Of course, I may have stumbled across the worst-case scenario. The Sling folks told me that Dish, (s DISH) for example, only encrypts its HBO channel via HDCP, and they hope that even that will eventually go away. “We don’t crack HDCP,” said Tannenbaum, adding that the company’s own encryption of streams could help to get studios more comfortable with place shifting. “We hope that this will open up a dialog,” he said.

But the bigger issue seems to me that Sling got its value proposition backward. It is launching with new devices that out of the box don’t add that much functionality over the previous generation. Sure, 1080p is nice, but matters little on a phone screen, and just a little more on an iPad.

Meanwhile, viewing has evolved, and the traditional place shifting approach may not work as well anymore as it used to. In many households, people are now watching multiple programs on multiple screens at the same time, with only one of them being a TV, and others including iPads and laptops. But with place shifting, everyone is still watching the same – your cable box simply can’t serve more than one stream, no matter the cable connecting it to the Slingbox.
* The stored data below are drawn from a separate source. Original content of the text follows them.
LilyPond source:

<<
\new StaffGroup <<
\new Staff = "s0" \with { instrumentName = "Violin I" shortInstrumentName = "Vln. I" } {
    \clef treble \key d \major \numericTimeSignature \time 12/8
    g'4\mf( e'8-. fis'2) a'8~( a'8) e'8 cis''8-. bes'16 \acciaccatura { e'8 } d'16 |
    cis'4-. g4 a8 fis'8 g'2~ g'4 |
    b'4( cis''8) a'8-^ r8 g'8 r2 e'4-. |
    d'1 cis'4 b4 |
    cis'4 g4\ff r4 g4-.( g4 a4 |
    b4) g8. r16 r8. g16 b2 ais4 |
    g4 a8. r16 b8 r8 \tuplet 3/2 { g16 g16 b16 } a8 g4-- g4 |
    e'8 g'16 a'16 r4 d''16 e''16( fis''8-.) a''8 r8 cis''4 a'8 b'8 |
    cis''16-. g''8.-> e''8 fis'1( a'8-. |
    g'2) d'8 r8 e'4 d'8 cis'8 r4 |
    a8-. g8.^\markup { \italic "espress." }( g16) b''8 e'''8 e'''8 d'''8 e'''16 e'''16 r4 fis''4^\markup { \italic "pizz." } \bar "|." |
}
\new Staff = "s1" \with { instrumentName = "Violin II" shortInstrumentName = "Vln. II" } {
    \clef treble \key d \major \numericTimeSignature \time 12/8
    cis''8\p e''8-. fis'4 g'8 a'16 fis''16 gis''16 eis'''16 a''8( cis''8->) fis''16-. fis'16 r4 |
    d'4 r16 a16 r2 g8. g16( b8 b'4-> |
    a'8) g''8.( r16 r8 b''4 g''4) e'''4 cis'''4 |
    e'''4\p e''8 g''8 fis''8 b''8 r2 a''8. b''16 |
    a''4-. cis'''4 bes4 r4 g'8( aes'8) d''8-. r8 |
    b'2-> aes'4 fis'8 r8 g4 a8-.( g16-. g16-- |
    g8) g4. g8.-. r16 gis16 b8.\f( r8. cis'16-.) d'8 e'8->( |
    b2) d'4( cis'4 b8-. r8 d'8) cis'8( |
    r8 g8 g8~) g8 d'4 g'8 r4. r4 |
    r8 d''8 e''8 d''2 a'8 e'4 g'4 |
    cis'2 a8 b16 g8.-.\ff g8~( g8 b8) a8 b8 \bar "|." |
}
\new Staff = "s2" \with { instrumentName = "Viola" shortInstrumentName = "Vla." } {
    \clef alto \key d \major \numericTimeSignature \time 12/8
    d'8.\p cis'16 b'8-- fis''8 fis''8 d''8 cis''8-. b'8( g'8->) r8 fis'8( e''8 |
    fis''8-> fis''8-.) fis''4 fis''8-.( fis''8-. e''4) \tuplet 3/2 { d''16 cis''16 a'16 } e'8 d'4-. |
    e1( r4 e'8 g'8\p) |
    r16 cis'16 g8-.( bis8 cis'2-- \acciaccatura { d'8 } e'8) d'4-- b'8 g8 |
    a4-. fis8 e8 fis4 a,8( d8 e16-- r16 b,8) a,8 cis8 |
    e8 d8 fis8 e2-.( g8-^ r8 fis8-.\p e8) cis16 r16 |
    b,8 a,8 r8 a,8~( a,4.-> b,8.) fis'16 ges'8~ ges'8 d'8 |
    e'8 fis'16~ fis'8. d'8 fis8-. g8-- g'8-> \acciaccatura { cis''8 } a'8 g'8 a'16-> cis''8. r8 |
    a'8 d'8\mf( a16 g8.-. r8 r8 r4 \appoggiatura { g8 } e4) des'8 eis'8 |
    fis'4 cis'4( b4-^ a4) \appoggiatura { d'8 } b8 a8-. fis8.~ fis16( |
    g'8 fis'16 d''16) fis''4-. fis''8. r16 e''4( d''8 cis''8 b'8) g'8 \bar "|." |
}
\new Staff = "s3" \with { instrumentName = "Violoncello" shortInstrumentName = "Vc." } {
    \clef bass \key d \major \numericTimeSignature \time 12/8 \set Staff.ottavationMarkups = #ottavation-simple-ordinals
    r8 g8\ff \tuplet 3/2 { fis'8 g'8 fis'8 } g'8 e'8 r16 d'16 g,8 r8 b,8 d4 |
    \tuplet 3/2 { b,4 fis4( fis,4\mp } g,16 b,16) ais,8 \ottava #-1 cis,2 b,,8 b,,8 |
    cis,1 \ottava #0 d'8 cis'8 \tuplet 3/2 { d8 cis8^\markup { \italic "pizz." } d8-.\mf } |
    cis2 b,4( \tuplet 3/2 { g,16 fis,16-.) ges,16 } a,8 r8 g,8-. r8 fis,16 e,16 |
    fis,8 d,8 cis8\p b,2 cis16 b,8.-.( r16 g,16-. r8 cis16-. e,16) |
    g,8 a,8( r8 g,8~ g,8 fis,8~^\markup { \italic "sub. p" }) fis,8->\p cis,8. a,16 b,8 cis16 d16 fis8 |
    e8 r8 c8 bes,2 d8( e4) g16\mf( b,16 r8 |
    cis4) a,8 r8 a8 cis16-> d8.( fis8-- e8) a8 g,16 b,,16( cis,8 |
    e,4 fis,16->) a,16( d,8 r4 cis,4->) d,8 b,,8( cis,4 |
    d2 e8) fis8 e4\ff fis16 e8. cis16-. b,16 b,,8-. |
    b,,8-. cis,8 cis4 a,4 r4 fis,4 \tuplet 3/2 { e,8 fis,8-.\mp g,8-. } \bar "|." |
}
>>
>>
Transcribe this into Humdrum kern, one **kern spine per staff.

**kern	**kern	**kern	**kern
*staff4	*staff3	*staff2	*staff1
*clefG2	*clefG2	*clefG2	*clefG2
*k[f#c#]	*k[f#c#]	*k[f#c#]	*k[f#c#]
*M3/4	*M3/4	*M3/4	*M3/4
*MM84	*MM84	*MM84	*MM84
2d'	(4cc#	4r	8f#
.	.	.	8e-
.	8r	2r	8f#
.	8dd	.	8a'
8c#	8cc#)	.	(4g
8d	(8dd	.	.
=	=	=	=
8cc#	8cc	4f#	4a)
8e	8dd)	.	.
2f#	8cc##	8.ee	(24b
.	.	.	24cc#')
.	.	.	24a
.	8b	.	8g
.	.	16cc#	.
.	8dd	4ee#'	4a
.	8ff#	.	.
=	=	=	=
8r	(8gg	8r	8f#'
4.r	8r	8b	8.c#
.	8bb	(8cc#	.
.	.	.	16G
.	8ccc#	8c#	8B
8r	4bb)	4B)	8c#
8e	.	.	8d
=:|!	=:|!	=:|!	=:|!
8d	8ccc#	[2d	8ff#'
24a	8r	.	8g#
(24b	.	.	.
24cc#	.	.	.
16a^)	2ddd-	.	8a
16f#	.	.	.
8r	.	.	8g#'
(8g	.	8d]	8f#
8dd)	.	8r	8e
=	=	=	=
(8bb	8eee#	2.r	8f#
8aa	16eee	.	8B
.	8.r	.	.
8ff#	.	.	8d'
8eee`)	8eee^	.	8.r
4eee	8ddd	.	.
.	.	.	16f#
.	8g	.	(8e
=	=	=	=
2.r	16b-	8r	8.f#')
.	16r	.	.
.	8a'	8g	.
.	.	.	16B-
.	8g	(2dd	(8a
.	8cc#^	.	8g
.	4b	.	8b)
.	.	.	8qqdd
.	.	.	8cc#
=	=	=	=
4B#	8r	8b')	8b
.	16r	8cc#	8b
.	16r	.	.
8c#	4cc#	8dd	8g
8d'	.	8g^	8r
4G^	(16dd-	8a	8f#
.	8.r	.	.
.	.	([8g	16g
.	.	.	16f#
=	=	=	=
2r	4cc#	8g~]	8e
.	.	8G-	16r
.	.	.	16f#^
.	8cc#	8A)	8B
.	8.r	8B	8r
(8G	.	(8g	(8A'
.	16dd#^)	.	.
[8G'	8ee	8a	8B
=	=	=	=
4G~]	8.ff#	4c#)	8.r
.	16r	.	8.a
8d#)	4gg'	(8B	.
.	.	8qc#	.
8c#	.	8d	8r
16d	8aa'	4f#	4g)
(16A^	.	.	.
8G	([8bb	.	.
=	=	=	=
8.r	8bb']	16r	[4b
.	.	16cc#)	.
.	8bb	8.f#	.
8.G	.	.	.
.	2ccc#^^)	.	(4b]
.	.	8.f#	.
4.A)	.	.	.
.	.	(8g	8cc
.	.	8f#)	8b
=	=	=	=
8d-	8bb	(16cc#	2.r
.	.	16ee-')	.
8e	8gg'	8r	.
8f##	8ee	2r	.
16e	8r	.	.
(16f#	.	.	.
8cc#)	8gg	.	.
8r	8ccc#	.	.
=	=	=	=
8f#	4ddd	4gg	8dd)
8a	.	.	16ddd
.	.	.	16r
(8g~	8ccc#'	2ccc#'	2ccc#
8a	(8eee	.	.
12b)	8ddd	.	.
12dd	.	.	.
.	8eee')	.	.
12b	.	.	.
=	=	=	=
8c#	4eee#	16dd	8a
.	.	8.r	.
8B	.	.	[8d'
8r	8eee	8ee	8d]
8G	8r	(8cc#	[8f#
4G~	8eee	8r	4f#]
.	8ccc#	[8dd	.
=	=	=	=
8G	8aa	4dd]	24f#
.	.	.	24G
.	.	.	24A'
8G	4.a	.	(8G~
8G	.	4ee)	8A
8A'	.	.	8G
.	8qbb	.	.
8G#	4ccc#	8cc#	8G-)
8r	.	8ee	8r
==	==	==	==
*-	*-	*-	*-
Sling potentially has some solutions for these problems, as I was told that the box will eventually get access to a VOD service. The company is also looking into second-screen functionality, making use of the fact that its boxes are sitting in between your cable box and your TV, which could allow all kinds of overlays. However, don’t expect the Slingbox to turn into a full-blown media streaming device with a plethora of apps. “We don’t think the world needs another app store,” said Tannenbaum.

Where’s the vision?

And then there is the personal media angle. The new boxes include functionality for Airplay-like (s AAPL) photo slide shows from your mobile devices, and I was shown advanced functionality that inlcudes the ability to constantly synch all of your mobile phone’s personal media to a hard drive attached to your Slingbox – and then consume it on any screen. That’s neat, but doesn’t seem world changing. I already have two services backing up all my camera phone photos to the cloud, and a NAS for local copies. So why add yet another media hub to the mix?

Sure, you might say, that’s you – and admittedly, I’m not the average consumer (and being a cord cutter, not part of Sling’s target audience anyway). But I’d argue that the average consumer won’t spend $300 on a Slingbox either. Instead, they’re gonna just install the HBO Go app, and their cable company’s app, and find that it works well enough, despite all of the aforementioned shortcomings.

What’s missing from the new generation of Slingboxes is a vision. Something grand, something that would change TV like place shifting and time shifting have done in the past. The Slingbox 500 may technically be capable of delivering this, but and may get much better over time – but with its current iteration, it’s just a slightly updated version of something that was cool four years ago.

2 Responses to “Sling gets two new boxes, sticks with an old idea”

  1. Sling is rapidly becoming irrelevant.
    More and more TV providers offer Apps that you can use at home.
    The only thing you have to add is to make that App think you are at home.
    Most WiFi routers and even Networked Harddisks offer VPN functionality.
    Turn that function on, set up a VPN connection on your iPhone or iPad and presto!
    You can watch TV everywhere.

  2. Mcbeese

    Slingbox should be huge on mobile devices now that LTE is rolling out! Oh wait, I forgot about data caps. Forget it, LTE is incompatible with video streaming in this country.